═════ Supplied data ═════

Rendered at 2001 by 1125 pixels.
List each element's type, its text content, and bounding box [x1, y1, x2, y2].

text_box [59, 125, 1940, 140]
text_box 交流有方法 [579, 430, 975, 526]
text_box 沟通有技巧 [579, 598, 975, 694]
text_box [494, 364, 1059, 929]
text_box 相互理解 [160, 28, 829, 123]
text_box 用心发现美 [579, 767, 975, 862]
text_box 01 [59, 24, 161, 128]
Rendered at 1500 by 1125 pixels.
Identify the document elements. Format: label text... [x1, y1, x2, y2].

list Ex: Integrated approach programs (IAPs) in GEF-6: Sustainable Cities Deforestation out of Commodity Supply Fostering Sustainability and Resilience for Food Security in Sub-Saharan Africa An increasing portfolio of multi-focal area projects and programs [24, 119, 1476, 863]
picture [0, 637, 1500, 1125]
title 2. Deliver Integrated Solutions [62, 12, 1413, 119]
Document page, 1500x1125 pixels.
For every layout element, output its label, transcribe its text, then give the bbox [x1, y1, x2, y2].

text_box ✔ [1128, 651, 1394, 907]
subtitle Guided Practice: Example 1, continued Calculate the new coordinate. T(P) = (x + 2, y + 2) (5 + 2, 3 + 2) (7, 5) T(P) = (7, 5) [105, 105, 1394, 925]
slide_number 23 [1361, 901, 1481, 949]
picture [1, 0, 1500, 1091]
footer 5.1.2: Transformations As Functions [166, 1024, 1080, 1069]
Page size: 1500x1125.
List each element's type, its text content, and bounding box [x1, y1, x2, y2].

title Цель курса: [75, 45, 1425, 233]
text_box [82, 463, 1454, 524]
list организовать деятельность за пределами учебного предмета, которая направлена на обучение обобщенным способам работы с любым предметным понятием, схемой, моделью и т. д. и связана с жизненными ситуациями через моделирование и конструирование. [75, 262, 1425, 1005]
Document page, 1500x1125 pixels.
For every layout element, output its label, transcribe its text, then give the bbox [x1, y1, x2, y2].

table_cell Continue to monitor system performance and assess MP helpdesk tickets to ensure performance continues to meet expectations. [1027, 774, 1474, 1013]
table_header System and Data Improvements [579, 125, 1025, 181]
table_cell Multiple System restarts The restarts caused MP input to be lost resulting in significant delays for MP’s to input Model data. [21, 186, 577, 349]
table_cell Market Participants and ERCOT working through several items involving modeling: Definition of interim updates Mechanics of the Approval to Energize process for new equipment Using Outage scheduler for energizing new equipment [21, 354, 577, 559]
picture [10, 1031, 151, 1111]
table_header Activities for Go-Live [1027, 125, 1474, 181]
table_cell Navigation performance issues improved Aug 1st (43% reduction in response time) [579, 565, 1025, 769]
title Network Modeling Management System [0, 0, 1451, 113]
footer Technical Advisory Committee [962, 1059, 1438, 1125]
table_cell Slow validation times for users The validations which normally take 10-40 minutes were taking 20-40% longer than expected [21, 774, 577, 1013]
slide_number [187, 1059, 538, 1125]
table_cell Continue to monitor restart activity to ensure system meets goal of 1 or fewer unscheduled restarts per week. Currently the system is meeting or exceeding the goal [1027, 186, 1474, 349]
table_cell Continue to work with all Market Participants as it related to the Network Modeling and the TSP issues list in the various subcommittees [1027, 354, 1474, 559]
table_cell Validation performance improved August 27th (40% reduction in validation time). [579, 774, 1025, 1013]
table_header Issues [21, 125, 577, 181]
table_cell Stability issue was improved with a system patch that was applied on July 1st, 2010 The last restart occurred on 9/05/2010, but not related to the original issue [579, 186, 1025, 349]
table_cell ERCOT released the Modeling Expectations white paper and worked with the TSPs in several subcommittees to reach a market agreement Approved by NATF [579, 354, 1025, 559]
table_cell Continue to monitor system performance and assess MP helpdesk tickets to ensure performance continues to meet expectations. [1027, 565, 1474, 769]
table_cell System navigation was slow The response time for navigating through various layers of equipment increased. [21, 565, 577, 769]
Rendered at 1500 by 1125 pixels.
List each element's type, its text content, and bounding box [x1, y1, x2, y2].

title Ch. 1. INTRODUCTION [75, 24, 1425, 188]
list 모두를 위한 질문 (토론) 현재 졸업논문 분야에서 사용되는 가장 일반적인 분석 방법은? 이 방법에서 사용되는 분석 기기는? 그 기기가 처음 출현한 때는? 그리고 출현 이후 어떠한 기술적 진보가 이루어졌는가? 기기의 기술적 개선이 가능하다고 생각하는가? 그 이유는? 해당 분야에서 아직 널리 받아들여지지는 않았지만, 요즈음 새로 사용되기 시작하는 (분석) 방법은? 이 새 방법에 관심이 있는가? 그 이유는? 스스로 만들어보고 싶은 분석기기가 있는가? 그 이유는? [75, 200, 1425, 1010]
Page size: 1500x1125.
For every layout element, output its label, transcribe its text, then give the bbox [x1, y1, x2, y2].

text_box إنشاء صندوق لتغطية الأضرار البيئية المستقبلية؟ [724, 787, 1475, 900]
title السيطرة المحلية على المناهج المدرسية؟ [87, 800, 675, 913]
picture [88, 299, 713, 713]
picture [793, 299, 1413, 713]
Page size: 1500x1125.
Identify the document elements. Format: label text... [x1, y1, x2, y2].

═════

**Required action**.
Retype the data shown above so that each line matches the original.

**Response area**.
Rendered at 2001 by 1125 pixels.
List each element's type, its text content, and bounding box [x1, y1, x2, y2].

text_box [59, 125, 1940, 140]
text_box 交流有方法 [579, 430, 975, 526]
text_box 沟通有技巧 [579, 598, 975, 694]
text_box [494, 364, 1059, 929]
text_box 相互理解 [160, 28, 829, 123]
text_box 用心发现美 [579, 767, 975, 862]
text_box 01 [59, 24, 161, 128]
Rendered at 1500 by 1125 pixels.
Identify the document elements. Format: label text... [x1, y1, x2, y2].

list Ex: Integrated approach programs (IAPs) in GEF-6: Sustainable Cities Deforestation out of Commodity Supply Fostering Sustainability and Resilience for Food Security in Sub-Saharan Africa An increasing portfolio of multi-focal area projects and programs [24, 119, 1476, 863]
picture [0, 637, 1500, 1125]
title 2. Deliver Integrated Solutions [62, 12, 1413, 119]
Document page, 1500x1125 pixels.
For every layout element, output its label, transcribe its text, then give the bbox [x1, y1, x2, y2].

text_box ✔ [1128, 651, 1394, 907]
subtitle Guided Practice: Example 1, continued Calculate the new coordinate. T(P) = (x + 2, y + 2) (5 + 2, 3 + 2) (7, 5) T(P) = (7, 5) [105, 105, 1394, 925]
slide_number 23 [1361, 901, 1481, 949]
picture [1, 0, 1500, 1091]
footer 5.1.2: Transformations As Functions [166, 1024, 1080, 1069]
Page size: 1500x1125.
List each element's type, its text content, and bounding box [x1, y1, x2, y2].

title Цель курса: [75, 45, 1425, 233]
text_box [82, 463, 1454, 524]
list организовать деятельность за пределами учебного предмета, которая направлена на обучение обобщенным способам работы с любым предметным понятием, схемой, моделью и т. д. и связана с жизненными ситуациями через моделирование и конструирование. [75, 262, 1425, 1005]
Document page, 1500x1125 pixels.
For every layout element, output its label, transcribe its text, then give the bbox [x1, y1, x2, y2].

table_cell Continue to monitor system performance and assess MP helpdesk tickets to ensure performance continues to meet expectations. [1027, 774, 1474, 1013]
table_header System and Data Improvements [579, 125, 1025, 181]
table_cell Multiple System restarts The restarts caused MP input to be lost resulting in significant delays for MP’s to input Model data. [21, 186, 577, 349]
table_cell Market Participants and ERCOT working through several items involving modeling: Definition of interim updates Mechanics of the Approval to Energize process for new equipment Using Outage scheduler for energizing new equipment [21, 354, 577, 559]
picture [10, 1031, 151, 1111]
table_header Activities for Go-Live [1027, 125, 1474, 181]
table_cell Navigation performance issues improved Aug 1st (43% reduction in response time) [579, 565, 1025, 769]
title Network Modeling Management System [0, 0, 1451, 113]
footer Technical Advisory Committee [962, 1059, 1438, 1125]
table_cell Slow validation times for users The validations which normally take 10-40 minutes were taking 20-40% longer than expected [21, 774, 577, 1013]
slide_number [187, 1059, 538, 1125]
table_cell Continue to monitor restart activity to ensure system meets goal of 1 or fewer unscheduled restarts per week. Currently the system is meeting or exceeding the goal [1027, 186, 1474, 349]
table_cell Continue to work with all Market Participants as it related to the Network Modeling and the TSP issues list in the various subcommittees [1027, 354, 1474, 559]
table_cell Validation performance improved August 27th (40% reduction in validation time). [579, 774, 1025, 1013]
table_header Issues [21, 125, 577, 181]
table_cell Stability issue was improved with a system patch that was applied on July 1st, 2010 The last restart occurred on 9/05/2010, but not related to the original issue [579, 186, 1025, 349]
table_cell ERCOT released the Modeling Expectations white paper and worked with the TSPs in several subcommittees to reach a market agreement Approved by NATF [579, 354, 1025, 559]
table_cell Continue to monitor system performance and assess MP helpdesk tickets to ensure performance continues to meet expectations. [1027, 565, 1474, 769]
table_cell System navigation was slow The response time for navigating through various layers of equipment increased. [21, 565, 577, 769]
Rendered at 1500 by 1125 pixels.
List each element's type, its text content, and bounding box [x1, y1, x2, y2].

title Ch. 1. INTRODUCTION [75, 24, 1425, 188]
list 모두를 위한 질문 (토론) 현재 졸업논문 분야에서 사용되는 가장 일반적인 분석 방법은? 이 방법에서 사용되는 분석 기기는? 그 기기가 처음 출현한 때는? 그리고 출현 이후 어떠한 기술적 진보가 이루어졌는가? 기기의 기술적 개선이 가능하다고 생각하는가? 그 이유는? 해당 분야에서 아직 널리 받아들여지지는 않았지만, 요즈음 새로 사용되기 시작하는 (분석) 방법은? 이 새 방법에 관심이 있는가? 그 이유는? 스스로 만들어보고 싶은 분석기기가 있는가? 그 이유는? [75, 200, 1425, 1010]
Page size: 1500x1125.
For every layout element, output its label, transcribe its text, then give the bbox [x1, y1, x2, y2].

text_box إنشاء صندوق لتغطية الأضرار البيئية المستقبلية؟ [724, 787, 1475, 900]
title السيطرة المحلية على المناهج المدرسية؟ [87, 800, 675, 913]
picture [88, 299, 713, 713]
picture [793, 299, 1413, 713]
Page size: 1500x1125.
Identify the document elements. Format: label text... [x1, y1, x2, y2].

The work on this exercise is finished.